BEGIN

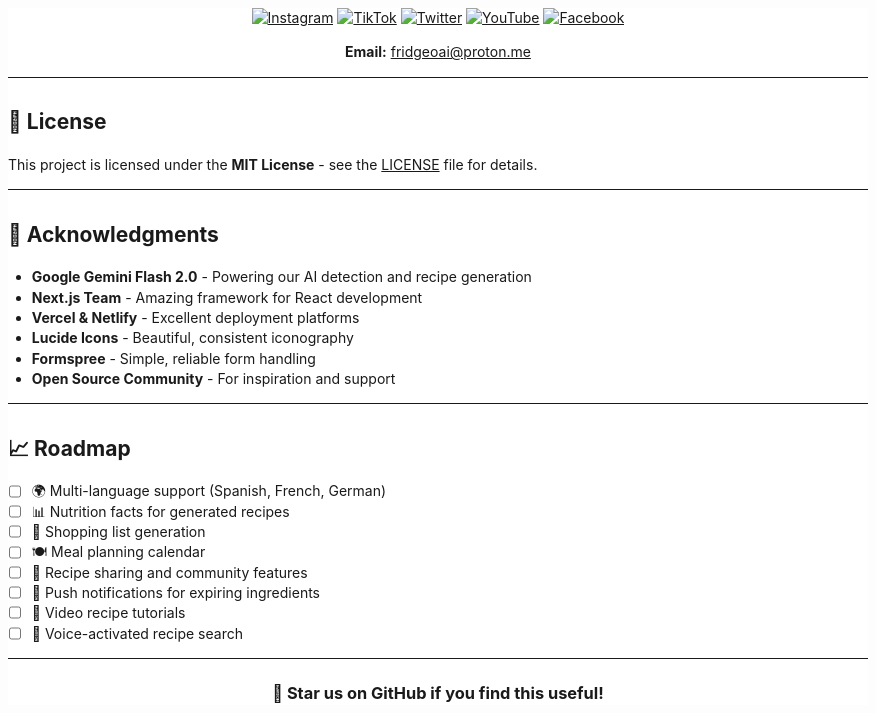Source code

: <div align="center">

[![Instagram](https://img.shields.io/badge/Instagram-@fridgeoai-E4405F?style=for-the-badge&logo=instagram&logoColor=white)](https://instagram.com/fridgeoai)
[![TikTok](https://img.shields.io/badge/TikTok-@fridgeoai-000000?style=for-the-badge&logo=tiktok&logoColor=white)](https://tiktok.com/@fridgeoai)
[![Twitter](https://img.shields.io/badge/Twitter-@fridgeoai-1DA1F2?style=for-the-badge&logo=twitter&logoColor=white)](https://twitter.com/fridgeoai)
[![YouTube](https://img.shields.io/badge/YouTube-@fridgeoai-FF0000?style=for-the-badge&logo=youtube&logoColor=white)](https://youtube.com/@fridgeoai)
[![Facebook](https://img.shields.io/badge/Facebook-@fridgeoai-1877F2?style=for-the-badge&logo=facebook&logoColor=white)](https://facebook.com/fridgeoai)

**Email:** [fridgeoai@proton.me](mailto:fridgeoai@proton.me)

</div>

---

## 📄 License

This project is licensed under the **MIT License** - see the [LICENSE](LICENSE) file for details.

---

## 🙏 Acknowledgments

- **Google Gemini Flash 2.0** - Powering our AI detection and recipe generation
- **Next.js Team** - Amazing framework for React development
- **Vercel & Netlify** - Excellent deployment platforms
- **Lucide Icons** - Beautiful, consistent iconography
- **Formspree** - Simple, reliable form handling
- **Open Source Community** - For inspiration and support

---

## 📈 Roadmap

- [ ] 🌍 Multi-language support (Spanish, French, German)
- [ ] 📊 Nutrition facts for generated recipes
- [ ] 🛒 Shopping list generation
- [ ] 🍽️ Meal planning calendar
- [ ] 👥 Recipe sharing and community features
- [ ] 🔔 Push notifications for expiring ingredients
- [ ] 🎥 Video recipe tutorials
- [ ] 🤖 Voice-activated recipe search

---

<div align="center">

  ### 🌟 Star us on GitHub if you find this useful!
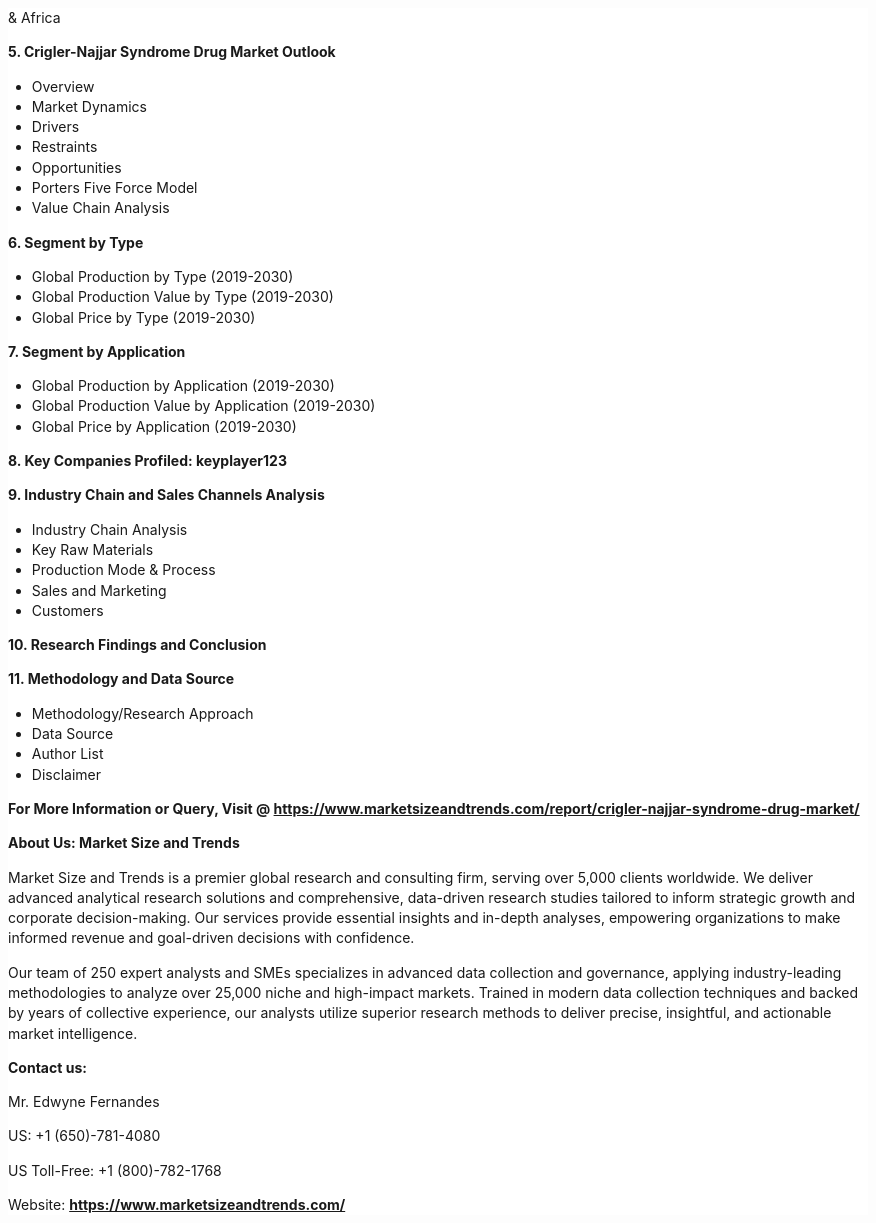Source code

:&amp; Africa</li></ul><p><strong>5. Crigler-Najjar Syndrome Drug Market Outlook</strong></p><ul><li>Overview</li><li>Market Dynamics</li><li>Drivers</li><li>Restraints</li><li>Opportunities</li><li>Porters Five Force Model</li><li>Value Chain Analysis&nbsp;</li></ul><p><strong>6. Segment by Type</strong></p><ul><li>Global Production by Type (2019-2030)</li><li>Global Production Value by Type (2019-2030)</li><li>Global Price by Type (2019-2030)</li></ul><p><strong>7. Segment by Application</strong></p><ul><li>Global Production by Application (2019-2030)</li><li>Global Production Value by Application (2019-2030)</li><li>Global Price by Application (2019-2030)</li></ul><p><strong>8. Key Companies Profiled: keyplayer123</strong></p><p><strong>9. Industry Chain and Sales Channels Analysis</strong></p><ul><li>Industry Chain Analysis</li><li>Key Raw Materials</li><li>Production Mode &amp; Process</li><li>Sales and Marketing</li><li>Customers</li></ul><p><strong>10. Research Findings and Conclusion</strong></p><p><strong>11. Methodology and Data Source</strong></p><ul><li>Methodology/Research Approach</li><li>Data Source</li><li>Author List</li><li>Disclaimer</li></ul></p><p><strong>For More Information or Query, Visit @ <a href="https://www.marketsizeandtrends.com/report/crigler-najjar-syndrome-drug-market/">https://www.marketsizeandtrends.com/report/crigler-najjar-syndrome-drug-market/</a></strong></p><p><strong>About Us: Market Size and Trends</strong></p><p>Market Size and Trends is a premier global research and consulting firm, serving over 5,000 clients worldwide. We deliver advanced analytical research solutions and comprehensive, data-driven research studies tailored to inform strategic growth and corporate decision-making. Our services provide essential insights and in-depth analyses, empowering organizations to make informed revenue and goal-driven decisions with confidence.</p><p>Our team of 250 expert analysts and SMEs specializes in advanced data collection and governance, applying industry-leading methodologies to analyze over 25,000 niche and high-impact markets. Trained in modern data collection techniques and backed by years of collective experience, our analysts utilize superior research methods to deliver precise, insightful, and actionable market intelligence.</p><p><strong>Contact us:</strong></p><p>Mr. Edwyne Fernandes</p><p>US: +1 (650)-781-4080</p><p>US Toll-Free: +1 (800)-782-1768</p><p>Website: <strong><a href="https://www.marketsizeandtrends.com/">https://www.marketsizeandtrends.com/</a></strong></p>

END

Exercise goal: Collect every line of the material that contains the string "badge".

Written response:
[![Instagram](https://img.shields.io/badge/Instagram-@fridgeoai-E4405F?style=for-the-badge&logo=instagram&logoColor=white)](https://instagram.com/fridgeoai)
[![TikTok](https://img.shields.io/badge/TikTok-@fridgeoai-000000?style=for-the-badge&logo=tiktok&logoColor=white)](https://tiktok.com/@fridgeoai)
[![Twitter](https://img.shields.io/badge/Twitter-@fridgeoai-1DA1F2?style=for-the-badge&logo=twitter&logoColor=white)](https://twitter.com/fridgeoai)
[![YouTube](https://img.shields.io/badge/YouTube-@fridgeoai-FF0000?style=for-the-badge&logo=youtube&logoColor=white)](https://youtube.com/@fridgeoai)
[![Facebook](https://img.shields.io/badge/Facebook-@fridgeoai-1877F2?style=for-the-badge&logo=facebook&logoColor=white)](https://facebook.com/fridgeoai)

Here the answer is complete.